Esta agresividad no solo se manifiesta en grandes tragedias. La percibimos en el día a día, en las pequeñas interacciones. Hace poco, en la fila de una caja en un centro comercial, un joven me empujó para ver algo en un estante. Al regresar, casi rozó mi rostro, me miró con mala cara y me dijo: «Tranquila». Lo ignoré, pensando que no vale la pena iniciar una pelea, pero su actitud hostil me acompañó todo el tiempo que estuvimos en la fila.
Esta situación me hizo recordar otro incidente de hace varios años, en el mismo lugar. El hombre delante de mí se fue de la fila para buscar algo más y, al volver, me confrontó: “No me demoré” y “¿Mucho afán?”. El cajero, tan sorprendido como yo, solo pudo atenderlo. Cuando se fue, me dijo: «Qué reacción tan extraña”, no entendíamos qué le pasaba. Me pregunté si él, como el joven de hoy, ya estaba a la defensiva, esperando ser atacado por el simple hecho de haber tardado un poco.

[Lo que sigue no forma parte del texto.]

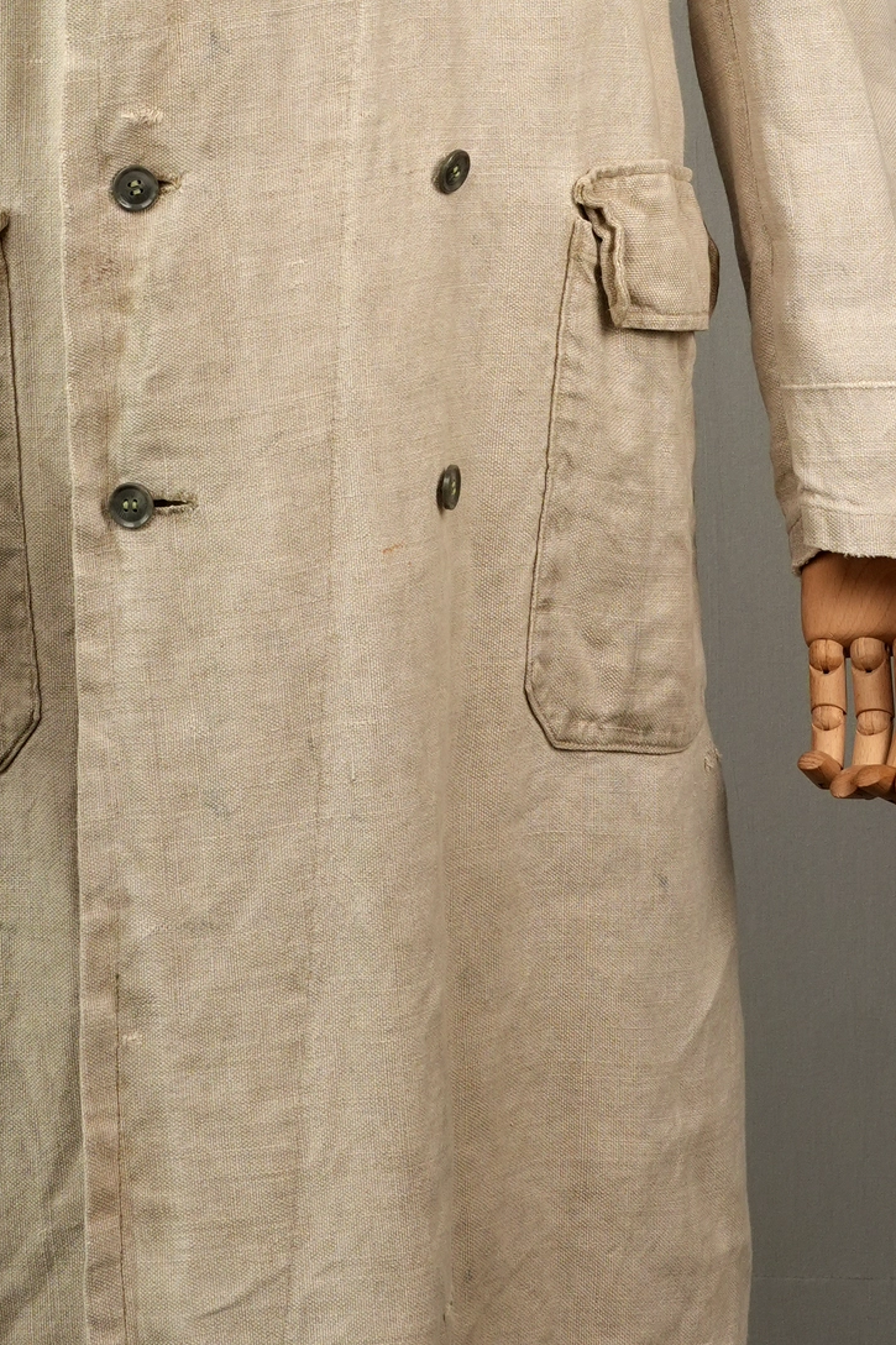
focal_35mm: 135
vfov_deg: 14.9
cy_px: 20
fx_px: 5041
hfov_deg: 10.1
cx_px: 293
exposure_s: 1/30
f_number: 7.1
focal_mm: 34
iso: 250
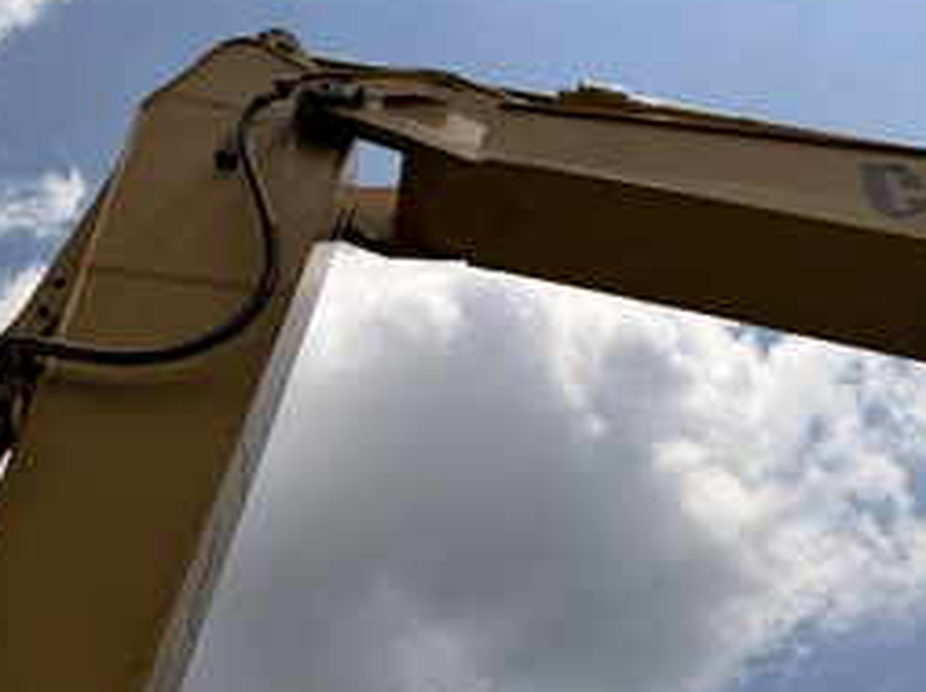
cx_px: 242
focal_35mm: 38
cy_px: 377
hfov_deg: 47.4
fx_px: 1015
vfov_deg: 37.6
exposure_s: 1/14286
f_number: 1.78
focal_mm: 6.76
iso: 80
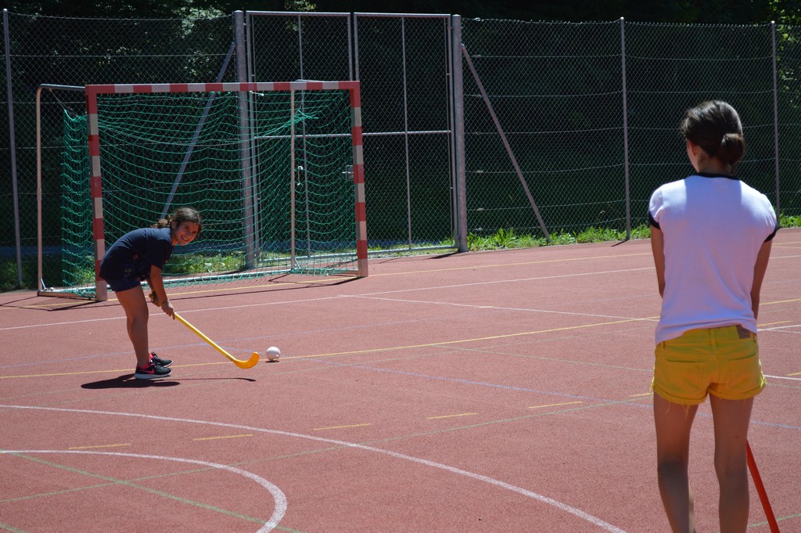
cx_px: 400
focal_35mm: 82
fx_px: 1834
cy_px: 266
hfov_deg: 24.6
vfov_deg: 16.5
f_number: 5.6
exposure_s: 1/1000
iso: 360
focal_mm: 55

Todo parece indicar que el mundo, en su conjunto, opera en un estado de autodefensa constante. Asumimos que seremos atacados, ya sea física, verbal o emocionalmente. La cortesía y la paciencia se están erosionando, y en su lugar, la agresividad se ha normalizado. Nos hemos convertido en una sociedad que no solo teme el ataque, sino que lo anticipa y, a menudo, lo provoca. ¿Es este el precio de vivir en una época donde la violencia parece ser la respuesta más inmediata?